FULL TEXT OF THE JUDGMENT/ORDER OF MADRAS HIGH COURT
This Writ Petition is filed challenging the impugned order in GST ASMT 15 Temporary ID: 332500004524 TMP/2020-2021, dated 24.02.2026 issued by the respondent. The impugned order is the order of assessment passed under Section 74 of the Tamil Nadu Goods and Services Act, 2017.
2. The learned counsel for the petitioner would submit that the subject matter in dispute pertains to the levy of GST on seigniorage fees, which is presently pending before the Hon’ble Supreme Court of India. Pending the same, this Court has already held that the authorities shall await for the orders of the Hon’ble Supreme Court of India.
3. Per contra, the learned Additional Government Pleader would submit that this Court has been directing the proceedings to be completed; however, the orders of the Appellate Authority were directed to be kept in abeyance until the orders are passed by the Hon’ble Supreme Court of India.

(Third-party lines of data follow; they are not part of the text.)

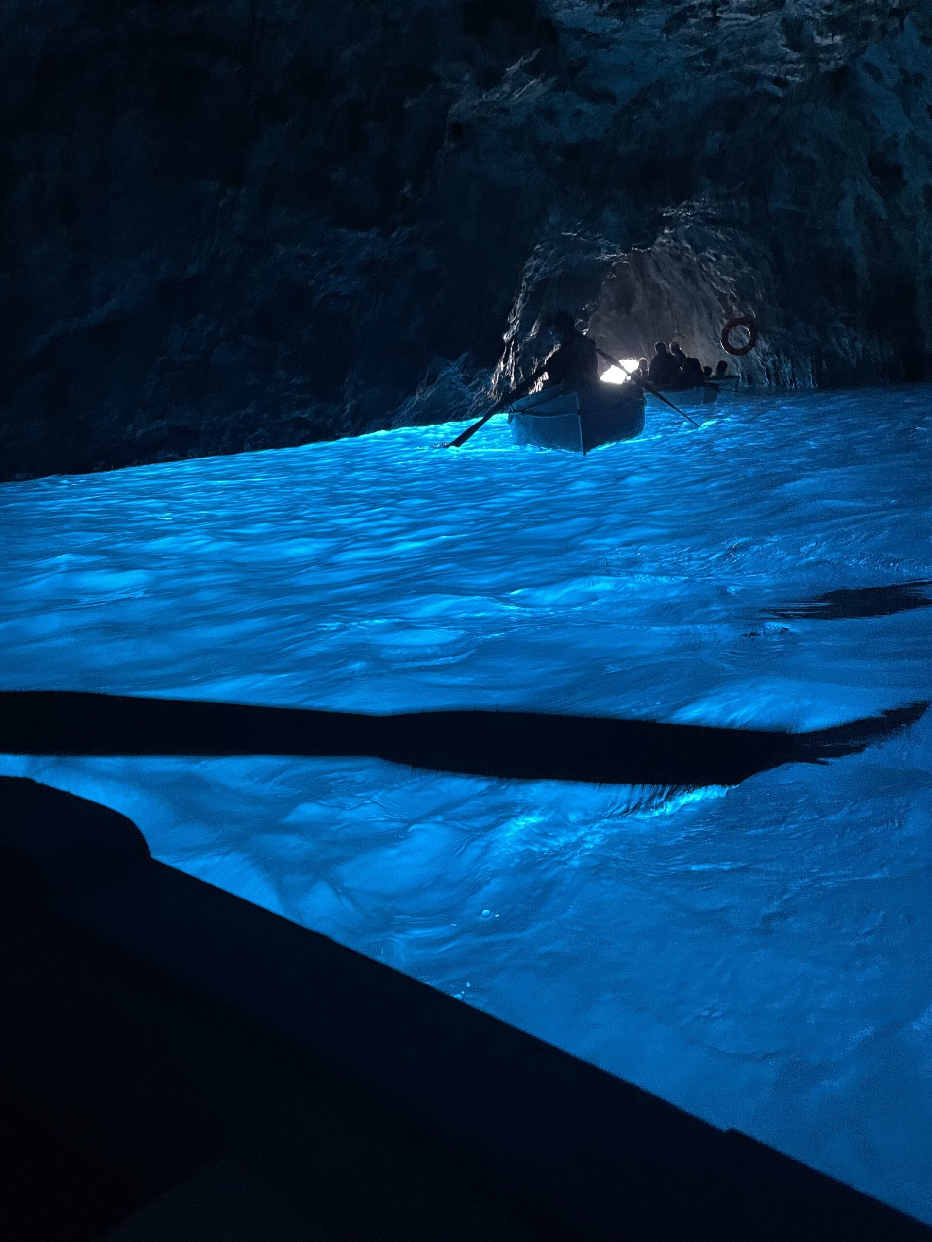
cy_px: 621
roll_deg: +4.3
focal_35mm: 26
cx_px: 466
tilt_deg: -12.3
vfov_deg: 67.3
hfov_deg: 53.1
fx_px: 933
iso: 640
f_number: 1.6
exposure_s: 1/34
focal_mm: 4.2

4. The learned Additional Government Pleader would produce the orders passed by this Court in M/s.Marginal M sand, Represented by its proprietor, S.Abraham Muller vs. the State Tax Officer and another (W.P(MD)No.22159 of 2025 etc) and Tvl.Rajapalayam Cement and Chemicals Limited vs. the Assistant Commissioner (W.P(MD)No.32352 of 2025).

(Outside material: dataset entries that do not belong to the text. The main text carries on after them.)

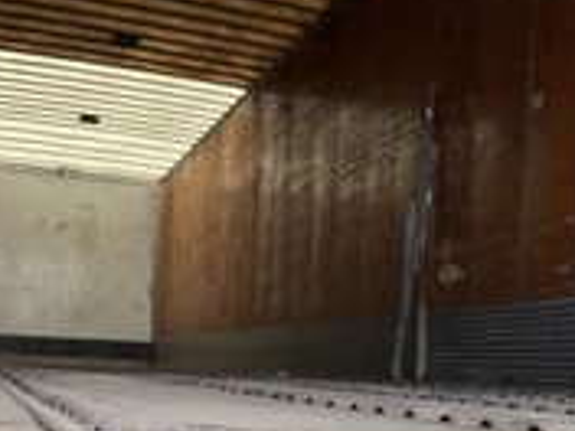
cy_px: 362
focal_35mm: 66
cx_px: 513
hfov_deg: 28.3
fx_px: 1096
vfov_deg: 21.9
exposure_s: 1/342
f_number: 1.8
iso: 25
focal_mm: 3
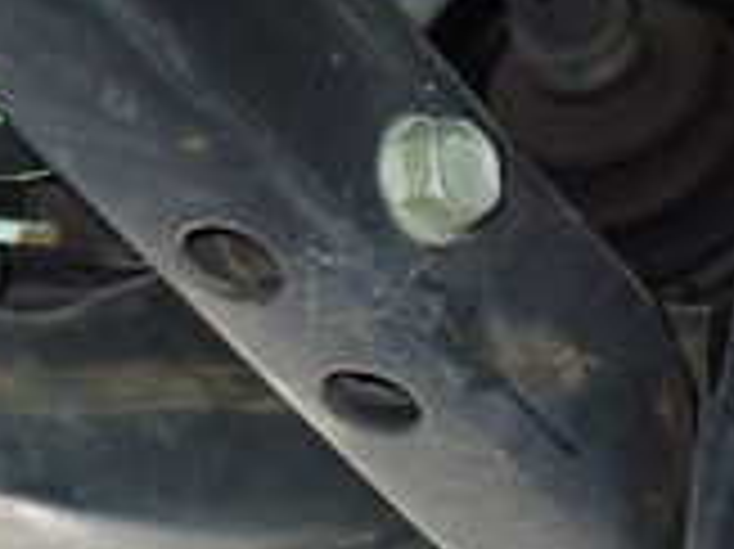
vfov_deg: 16.0
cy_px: 274
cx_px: 212
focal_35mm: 92
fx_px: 1949
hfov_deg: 21.2
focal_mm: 4.5
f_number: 2
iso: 640
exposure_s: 1/30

5. A perusal of the same, it can be seen that while granting permission to the assessing authorities to complete the proceedings, this Court directed that final orders shall not be passed and that the authorities have to await the orders of the Hon’ble Supreme Court of India.
6. As far as the present case is concerned, it is seen that the order of assessment has been passed. However, in this case though the petitioner had filed a reply, the same was not considered by the respondent.
7. In view thereof, considering the fact that the very incidence of tax itself is at large, I am of the view that the petitioner can be granted an opportunity. Normally, this Court imposes a condition of deposit of 25% while granting such an opportunity on equitable considerations. However, since in this case the very incidence of tax itself is at large, no such additional condition is imposed on the petitioner.
8. This Writ Petition is allowed on the following terms:-
(i) The impugned order dated 24.02.206 shall stand set aside and the matters shall stand remanded back to the file of the respondent for fresh consideration.
(ii) Within two weeks from the date of receipt of a web copy of the order, the petitioner shall file such additional reply along with supporting documents in support of their claim and it is for the respondent to consider the matter afresh. However, final orders shall be kept in abeyance until the orders are passed by the Hon’ble Supreme Court of India.
(iii) If the order is in favour of the petitioner, then there is no difficulty.
(iv) If the order results in the assessment of tax or imposition of penalty, the same shall be communicated to the petitioner. However, enforcement and further demand of the liability so determined shall be kept in abeyance until the judgment of the Hon’ble Supreme Court of India.
(v) As and when the Hon’ble Supreme Court of India pronounces its Judgment, the petitioner shall be entitled to take further steps, subject to the outcome of the said Judgment.
(vi) No costs. Consequently, connected Miscellaneous Petition is closed.